WHAT NEEDS TO BE DONE: Copy every line from the records below that holds the word "moveTo".

Segment Start: MATERIAL SUPPLIED

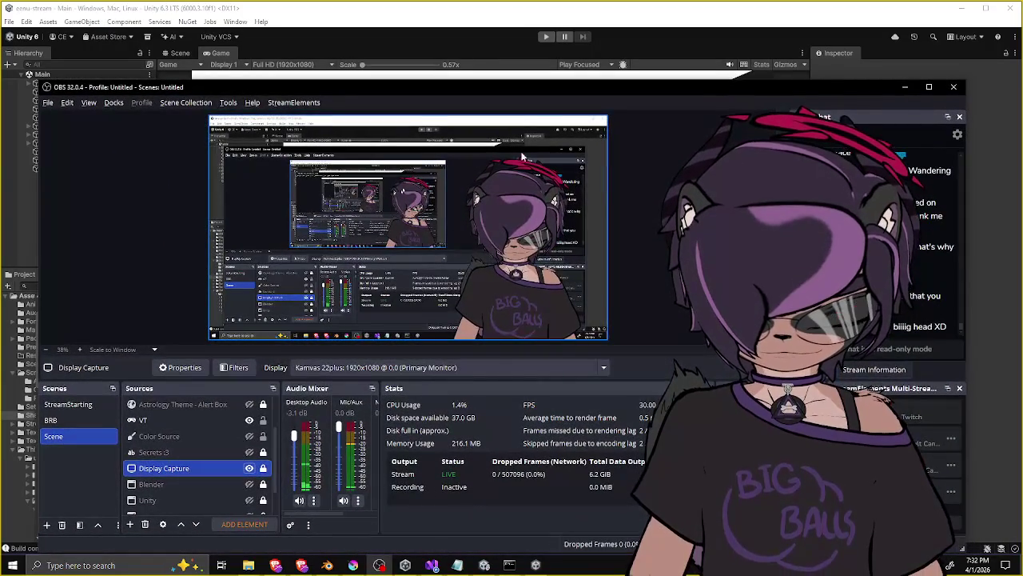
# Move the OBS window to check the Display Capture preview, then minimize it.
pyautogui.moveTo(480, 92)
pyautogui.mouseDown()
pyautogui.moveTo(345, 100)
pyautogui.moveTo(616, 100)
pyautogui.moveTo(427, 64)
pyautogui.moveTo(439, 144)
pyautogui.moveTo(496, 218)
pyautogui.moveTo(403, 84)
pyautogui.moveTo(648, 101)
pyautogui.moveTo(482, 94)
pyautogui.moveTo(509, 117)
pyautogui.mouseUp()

Segment End: MATERIAL SUPPLIED

ANSWER AREA:
pyautogui.moveTo(480, 92)
pyautogui.moveTo(345, 100)
pyautogui.moveTo(616, 100)
pyautogui.moveTo(427, 64)
pyautogui.moveTo(439, 144)
pyautogui.moveTo(496, 218)
pyautogui.moveTo(403, 84)
pyautogui.moveTo(648, 101)
pyautogui.moveTo(482, 94)
pyautogui.moveTo(509, 117)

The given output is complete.